任务要求:
1. 下面三种说法与 Elasticsearch 安装说明是否相符？逐条答“是”或“否”，并照原文引出决定判断的语句。(a) Elasticsearch 使用 Java 开发，并以 Lucene 作为核心。(b) 添加仓库秘钥的那种方式不会引起任何警告。(c) 新配置完成后，默认就能从外网访问。
2. 请把 Elasticsearch 安装说明从最后一句往下续写。

引用原文:
ES C++客户端安装及使用

介绍

Elasticsearch ，简称 ES ，它是个开源分布式搜索引擎，它的特点有：分布式，零配置，自动发现，索引自动分片，索引副本机制，restful 风格接口，多数据源，自动搜索负载等。它可以近乎实时的存储、检索数据；本身扩展性很好，可以扩展到上百台服务器，处理 PB 级别的数据。 es 也使用 Java 开发并使用 Lucene 作为其核心来实现所有索引和搜索的功能，但是它的目的是通过简单的 RESTful API 来隐藏 Lucene 的复杂性，从而让全文搜索变得简单。

Elasticsearch 是面向文档 (document oriented) 的，这意味着它可以存储整个对象或文档。然而它不仅仅是存储，还会索引 (index) 每个文档的内容使之可以被搜索。在 Elasticsearch 中，你可以对文档（而非成行成列的数据）进行索引、搜索、排序、过滤。

安装

安装 Elasticsearch

# 添加仓库秘钥
wget -qO - https://artifacts.elastic.co/GPG-KEY-elasticsearch | sudo apt-key add - 
# 上边的添加方式会导致一个 apt-key 的警告，但是不影响# 添加镜像源仓库
echo "deb https://artifacts.elastic.co/packages/7.x/apt stable main" | sudo tee /etc/apt/sources.list.d/elasticsearch.list
# 更新软件包列表
sudo apt update
# 安装 es
sudo apt-get install elasticsearch=7.17.21
# 启动 es
sudo systemctl start elasticsearch
# 安装 ik 分词器插件
sudo /usr/share/elasticsearch/bin/elasticsearch-plugin install https://get.infini.cloud/elasticsearch/analysis-ik/7.17.21

重新启动 elasticsearch，查看其是否正常运行

sudo systemctl start elasticsearch
sudo systemctl status elasticsearch.service

设置外网访问：如果新配置完成的话，默认只能在本机进行访问。

数据内容:
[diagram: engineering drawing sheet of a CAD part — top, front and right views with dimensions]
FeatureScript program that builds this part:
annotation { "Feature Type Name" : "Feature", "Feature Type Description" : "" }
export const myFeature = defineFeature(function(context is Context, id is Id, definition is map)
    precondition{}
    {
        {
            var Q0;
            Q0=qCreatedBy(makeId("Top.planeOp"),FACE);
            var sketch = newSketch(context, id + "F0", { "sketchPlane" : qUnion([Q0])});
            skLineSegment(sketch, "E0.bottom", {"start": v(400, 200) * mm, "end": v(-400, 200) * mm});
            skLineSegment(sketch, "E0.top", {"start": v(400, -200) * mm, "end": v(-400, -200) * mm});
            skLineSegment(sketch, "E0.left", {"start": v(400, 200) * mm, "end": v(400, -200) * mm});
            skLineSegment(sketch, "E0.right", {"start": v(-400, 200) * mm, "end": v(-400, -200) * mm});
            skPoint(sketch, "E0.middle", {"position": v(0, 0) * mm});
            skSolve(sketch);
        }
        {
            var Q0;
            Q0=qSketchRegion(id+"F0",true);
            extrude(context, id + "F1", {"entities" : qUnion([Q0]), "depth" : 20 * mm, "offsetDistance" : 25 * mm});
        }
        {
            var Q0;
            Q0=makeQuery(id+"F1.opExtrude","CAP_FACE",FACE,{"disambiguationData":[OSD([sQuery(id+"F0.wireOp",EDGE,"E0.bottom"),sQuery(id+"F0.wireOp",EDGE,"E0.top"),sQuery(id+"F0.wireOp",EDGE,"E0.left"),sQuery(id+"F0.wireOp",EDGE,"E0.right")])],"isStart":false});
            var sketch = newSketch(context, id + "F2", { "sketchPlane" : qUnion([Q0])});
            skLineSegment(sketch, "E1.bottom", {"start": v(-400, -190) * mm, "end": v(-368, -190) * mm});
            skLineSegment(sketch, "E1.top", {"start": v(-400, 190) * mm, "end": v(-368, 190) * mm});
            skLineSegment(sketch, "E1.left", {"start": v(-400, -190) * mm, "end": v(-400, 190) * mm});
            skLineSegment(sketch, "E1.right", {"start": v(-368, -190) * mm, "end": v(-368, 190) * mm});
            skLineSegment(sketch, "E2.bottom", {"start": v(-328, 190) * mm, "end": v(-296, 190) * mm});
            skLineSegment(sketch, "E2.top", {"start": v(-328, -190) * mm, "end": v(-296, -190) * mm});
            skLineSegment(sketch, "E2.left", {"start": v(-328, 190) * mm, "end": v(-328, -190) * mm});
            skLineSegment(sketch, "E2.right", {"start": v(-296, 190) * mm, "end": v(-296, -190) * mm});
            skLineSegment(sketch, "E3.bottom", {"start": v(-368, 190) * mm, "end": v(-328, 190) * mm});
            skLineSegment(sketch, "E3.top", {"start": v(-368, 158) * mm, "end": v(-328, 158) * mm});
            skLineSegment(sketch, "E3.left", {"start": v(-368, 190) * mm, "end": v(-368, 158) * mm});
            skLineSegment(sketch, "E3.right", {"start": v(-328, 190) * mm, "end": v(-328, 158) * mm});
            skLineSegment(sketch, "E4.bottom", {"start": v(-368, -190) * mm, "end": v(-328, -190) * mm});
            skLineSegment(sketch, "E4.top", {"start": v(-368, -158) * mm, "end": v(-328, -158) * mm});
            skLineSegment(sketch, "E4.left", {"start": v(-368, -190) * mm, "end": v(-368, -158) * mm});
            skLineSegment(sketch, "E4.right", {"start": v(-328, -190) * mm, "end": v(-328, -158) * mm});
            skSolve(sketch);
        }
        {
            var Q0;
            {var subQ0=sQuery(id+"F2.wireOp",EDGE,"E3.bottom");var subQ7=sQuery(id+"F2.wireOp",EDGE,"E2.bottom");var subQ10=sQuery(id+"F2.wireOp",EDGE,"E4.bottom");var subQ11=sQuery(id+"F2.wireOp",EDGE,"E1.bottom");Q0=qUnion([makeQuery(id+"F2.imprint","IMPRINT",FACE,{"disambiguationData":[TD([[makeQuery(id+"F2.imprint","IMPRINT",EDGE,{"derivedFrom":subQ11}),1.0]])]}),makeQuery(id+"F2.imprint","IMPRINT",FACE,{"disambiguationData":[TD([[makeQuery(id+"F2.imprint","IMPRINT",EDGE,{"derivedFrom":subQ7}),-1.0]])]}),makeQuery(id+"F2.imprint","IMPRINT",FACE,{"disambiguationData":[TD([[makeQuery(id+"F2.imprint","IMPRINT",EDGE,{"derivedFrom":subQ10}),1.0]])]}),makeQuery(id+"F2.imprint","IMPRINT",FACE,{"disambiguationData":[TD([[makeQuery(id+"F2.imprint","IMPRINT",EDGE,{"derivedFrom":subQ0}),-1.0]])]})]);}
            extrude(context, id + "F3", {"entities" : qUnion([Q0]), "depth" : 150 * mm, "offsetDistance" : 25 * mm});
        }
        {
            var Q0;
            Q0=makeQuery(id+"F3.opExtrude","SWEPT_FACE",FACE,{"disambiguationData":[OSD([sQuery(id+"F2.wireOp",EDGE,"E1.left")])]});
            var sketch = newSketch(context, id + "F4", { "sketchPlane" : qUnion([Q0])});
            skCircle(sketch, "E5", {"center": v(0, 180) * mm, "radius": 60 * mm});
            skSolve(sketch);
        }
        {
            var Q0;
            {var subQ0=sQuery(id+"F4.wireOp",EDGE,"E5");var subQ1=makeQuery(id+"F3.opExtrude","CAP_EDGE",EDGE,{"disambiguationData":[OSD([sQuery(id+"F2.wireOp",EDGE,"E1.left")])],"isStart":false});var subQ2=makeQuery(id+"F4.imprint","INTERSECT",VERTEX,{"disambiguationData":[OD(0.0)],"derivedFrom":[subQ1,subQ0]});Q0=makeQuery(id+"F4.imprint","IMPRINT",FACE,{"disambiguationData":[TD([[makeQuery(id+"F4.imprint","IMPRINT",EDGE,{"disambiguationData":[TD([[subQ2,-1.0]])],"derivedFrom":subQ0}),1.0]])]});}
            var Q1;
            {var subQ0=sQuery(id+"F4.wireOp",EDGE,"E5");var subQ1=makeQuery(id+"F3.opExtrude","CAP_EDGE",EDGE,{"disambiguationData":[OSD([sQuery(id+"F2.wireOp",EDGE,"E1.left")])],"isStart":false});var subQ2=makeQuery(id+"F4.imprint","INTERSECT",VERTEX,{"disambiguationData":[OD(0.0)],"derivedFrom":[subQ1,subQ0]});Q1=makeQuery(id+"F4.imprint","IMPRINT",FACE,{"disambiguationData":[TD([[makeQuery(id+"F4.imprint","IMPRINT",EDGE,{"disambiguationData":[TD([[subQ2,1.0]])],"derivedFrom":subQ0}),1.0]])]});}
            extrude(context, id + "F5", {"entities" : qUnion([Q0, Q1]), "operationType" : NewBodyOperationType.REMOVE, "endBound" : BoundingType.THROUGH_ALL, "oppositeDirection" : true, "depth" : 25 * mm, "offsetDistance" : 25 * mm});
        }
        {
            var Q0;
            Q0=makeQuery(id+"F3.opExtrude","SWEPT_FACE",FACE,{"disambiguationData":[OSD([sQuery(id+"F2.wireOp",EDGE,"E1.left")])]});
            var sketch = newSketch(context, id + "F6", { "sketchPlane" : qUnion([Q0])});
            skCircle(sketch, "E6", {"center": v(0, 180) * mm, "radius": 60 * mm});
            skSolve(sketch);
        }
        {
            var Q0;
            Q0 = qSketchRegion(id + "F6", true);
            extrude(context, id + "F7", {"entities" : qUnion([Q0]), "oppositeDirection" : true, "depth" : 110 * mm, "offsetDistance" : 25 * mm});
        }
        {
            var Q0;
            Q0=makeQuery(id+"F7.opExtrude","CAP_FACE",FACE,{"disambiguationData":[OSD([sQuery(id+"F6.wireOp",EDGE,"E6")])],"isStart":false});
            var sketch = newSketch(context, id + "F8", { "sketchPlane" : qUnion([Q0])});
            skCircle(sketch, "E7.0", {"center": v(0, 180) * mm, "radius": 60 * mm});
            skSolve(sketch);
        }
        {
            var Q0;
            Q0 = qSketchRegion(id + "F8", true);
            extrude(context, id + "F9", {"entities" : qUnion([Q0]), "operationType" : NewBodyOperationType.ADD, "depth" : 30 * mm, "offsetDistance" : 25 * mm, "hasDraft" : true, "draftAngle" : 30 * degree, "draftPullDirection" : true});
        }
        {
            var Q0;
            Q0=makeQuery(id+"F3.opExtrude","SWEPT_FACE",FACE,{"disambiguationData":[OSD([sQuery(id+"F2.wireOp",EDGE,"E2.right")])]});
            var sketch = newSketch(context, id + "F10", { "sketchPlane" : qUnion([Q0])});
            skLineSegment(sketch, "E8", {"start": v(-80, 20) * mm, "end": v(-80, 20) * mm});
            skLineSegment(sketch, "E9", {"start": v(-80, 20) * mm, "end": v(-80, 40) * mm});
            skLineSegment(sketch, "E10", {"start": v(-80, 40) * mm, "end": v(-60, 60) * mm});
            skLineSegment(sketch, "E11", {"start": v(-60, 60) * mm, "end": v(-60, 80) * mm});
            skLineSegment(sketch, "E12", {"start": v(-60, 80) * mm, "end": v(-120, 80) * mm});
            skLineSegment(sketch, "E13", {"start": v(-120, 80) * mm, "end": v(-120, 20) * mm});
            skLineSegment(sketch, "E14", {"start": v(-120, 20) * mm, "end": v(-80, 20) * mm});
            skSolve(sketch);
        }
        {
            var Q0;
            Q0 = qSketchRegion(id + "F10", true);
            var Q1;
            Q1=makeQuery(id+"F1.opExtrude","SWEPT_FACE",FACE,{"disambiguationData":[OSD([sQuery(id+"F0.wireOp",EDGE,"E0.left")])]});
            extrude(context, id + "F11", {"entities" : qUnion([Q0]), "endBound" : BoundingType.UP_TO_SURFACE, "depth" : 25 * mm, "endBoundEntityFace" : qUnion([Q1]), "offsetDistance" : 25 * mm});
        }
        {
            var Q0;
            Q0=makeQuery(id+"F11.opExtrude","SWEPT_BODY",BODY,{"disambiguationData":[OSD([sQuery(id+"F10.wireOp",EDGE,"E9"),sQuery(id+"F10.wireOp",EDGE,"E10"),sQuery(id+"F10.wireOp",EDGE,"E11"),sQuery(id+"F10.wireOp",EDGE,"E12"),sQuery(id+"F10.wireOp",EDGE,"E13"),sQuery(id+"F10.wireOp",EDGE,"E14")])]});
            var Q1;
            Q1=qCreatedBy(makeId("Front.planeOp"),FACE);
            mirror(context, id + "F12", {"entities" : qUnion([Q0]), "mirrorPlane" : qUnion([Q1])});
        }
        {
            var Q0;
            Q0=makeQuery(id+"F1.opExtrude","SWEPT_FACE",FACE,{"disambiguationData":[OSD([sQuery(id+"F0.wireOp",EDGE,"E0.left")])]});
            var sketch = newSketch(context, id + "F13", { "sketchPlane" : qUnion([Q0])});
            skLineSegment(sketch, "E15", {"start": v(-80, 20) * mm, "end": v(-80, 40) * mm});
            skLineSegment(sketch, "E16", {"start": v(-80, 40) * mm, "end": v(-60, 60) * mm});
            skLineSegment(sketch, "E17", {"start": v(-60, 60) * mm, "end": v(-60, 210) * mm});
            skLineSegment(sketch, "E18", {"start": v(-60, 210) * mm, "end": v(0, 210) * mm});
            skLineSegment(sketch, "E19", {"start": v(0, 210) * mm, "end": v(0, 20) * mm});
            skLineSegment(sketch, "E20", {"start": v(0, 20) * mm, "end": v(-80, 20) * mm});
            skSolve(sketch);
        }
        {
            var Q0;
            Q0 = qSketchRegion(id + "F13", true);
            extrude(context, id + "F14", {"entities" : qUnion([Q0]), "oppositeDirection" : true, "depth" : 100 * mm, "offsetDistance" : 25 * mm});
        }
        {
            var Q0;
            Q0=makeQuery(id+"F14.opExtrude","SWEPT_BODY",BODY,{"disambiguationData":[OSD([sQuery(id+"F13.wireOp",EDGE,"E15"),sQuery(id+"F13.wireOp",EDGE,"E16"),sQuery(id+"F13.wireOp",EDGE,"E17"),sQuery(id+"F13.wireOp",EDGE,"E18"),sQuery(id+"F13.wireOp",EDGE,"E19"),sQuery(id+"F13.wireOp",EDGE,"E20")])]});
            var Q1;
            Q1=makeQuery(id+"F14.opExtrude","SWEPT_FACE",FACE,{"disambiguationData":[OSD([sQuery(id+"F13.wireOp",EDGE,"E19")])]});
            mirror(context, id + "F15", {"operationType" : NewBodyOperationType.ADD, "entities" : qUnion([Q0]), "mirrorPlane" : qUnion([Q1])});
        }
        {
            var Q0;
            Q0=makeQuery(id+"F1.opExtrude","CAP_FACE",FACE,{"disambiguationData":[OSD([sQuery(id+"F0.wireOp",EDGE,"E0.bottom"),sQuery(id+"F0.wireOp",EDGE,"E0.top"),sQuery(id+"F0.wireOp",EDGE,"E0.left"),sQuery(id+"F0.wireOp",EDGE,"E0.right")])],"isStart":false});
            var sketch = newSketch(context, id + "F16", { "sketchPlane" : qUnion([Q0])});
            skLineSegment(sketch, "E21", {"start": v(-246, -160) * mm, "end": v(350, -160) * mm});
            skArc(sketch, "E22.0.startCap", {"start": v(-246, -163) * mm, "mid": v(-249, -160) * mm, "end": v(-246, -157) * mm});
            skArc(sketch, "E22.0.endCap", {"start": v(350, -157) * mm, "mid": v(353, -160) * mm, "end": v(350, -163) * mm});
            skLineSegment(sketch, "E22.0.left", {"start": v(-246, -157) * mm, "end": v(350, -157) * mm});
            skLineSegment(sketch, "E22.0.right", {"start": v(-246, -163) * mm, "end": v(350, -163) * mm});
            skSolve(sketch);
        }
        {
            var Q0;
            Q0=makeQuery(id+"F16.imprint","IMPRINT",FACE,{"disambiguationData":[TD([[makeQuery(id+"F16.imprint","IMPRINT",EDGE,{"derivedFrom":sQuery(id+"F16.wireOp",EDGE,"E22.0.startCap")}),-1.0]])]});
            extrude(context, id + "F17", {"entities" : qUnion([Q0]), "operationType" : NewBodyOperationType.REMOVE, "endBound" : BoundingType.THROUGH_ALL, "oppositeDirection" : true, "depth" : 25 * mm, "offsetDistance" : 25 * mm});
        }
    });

...

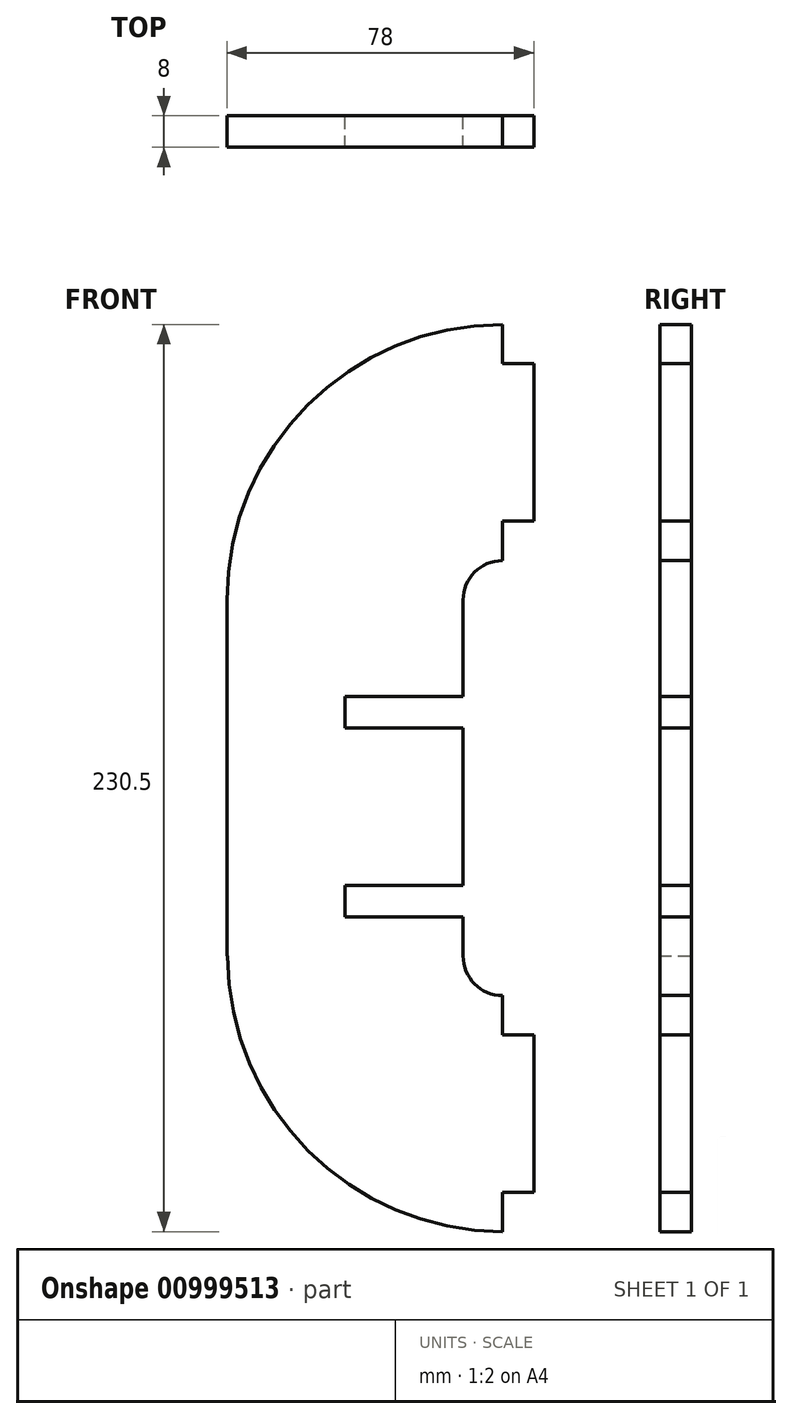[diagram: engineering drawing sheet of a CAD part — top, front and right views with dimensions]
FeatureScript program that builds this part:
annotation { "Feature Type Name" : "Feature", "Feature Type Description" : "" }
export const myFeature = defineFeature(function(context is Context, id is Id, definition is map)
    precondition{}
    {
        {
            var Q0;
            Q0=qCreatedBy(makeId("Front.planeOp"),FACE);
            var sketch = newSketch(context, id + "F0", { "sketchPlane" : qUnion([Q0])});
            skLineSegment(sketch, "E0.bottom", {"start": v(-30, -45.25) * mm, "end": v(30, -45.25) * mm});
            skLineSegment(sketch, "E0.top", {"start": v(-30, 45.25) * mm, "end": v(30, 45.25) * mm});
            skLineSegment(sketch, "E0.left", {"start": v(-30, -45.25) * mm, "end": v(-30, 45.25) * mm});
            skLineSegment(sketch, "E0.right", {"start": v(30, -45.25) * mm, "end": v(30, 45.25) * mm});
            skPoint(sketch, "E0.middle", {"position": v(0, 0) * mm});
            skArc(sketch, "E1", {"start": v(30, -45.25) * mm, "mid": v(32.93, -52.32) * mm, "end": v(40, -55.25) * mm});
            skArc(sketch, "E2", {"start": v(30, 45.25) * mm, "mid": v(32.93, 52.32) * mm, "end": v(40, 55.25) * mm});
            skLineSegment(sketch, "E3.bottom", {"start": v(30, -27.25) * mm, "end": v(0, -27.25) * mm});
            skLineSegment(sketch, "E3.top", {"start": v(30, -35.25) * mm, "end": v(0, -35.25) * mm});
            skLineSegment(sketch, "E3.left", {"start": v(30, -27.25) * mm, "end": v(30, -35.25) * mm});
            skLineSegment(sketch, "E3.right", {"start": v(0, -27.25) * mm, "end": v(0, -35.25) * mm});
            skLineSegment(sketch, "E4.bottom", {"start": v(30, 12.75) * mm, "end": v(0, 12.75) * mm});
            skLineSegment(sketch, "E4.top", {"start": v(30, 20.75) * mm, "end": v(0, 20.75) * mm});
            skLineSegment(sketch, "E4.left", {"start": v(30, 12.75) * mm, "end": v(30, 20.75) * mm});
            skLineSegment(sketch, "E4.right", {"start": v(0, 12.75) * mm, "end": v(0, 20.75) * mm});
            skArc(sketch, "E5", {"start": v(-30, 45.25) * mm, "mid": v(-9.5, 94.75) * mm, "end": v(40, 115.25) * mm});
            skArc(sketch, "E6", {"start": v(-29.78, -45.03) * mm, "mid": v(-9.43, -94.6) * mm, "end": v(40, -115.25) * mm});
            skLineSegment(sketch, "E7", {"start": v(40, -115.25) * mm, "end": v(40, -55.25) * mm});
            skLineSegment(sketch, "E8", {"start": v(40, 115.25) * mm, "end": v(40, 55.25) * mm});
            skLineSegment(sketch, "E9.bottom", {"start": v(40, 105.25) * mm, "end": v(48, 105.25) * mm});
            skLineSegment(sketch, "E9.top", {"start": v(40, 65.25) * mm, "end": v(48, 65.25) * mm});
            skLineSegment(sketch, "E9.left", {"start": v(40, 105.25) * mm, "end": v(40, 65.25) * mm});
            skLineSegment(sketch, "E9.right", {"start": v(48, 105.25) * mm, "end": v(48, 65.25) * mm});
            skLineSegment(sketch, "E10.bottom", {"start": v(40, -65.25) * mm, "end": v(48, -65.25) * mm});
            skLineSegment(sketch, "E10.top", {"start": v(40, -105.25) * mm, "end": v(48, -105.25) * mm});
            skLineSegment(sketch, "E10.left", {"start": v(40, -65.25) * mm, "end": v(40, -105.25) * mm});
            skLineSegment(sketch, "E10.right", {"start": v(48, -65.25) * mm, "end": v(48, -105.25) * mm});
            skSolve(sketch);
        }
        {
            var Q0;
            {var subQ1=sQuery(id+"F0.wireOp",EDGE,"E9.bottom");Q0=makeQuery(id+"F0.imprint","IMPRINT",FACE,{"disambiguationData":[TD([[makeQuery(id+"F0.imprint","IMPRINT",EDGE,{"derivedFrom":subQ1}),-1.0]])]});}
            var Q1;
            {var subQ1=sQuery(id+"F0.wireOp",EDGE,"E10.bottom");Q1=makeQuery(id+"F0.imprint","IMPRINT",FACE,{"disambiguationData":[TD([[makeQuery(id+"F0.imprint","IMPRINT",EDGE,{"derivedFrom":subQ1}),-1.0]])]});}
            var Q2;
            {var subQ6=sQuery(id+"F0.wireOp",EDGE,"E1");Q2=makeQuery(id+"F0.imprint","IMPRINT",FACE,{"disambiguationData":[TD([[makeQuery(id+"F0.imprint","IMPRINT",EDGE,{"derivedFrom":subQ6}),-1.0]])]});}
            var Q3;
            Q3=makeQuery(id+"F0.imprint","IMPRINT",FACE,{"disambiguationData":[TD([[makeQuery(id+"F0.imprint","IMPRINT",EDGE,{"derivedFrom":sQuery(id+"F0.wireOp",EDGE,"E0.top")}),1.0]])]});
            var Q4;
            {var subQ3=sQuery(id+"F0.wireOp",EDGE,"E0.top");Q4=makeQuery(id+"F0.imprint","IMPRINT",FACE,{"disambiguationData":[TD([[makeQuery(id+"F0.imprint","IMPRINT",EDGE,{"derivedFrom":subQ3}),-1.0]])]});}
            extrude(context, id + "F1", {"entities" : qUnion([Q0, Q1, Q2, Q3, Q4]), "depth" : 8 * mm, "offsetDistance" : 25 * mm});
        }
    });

参考答案:
1.
(a) 是。「es 也使用 Java 开发并使用 Lucene 作为其核心来实现所有索引和搜索的功能」
(b) 否。「上边的添加方式会导致一个 apt-key 的警告，但是不影响」
(c) 否。「如果新配置完成的话，默认只能在本机进行访问。」

2.
sudo vim /etc/elasticsearch/elasticsearch.yml

新增配置

network.host: 0.0.0.0
http.port: 9200
cluster.initial_master_nodes: ["node-1"]

浏览器访问 http://自己主机的ip:9200/

安装 Kibana

Kibana 是 Elasticsearch 的官方数据可视化和管理工具，通常与 Elasticsearch 配合使用。以下是关于它的核心解释和常见使用场景：

Kibana 的核心作用

数据可视化：通过图表、仪表盘（Dashboards）展示 Elasticsearch 中的索引数据，支持柱状图、折线图、地图、词云等多种可视化形式。
数据探索：使用 Discover 功能直接搜索和过滤 Elasticsearch 中的数据，支持全文搜索、字段过滤、时间范围筛选等。
索引管理：在 Management 中管理 Elasticsearch 的索引、设置索引生命周期（ILM）、定义字段映射（Mapping）等。
监控与告警：监控 Elasticsearch 集群的健康状态（如节点状态、分片分布），配置告警规则（Alerting），例如磁盘空间不足时触发通知。
开发工具：内置 Dev Tools，可直接编写和执行 Elasticsearch 的 REST API 请求（如 GET /_cat/indices）。

使用 apt 命令安装 Kibana 。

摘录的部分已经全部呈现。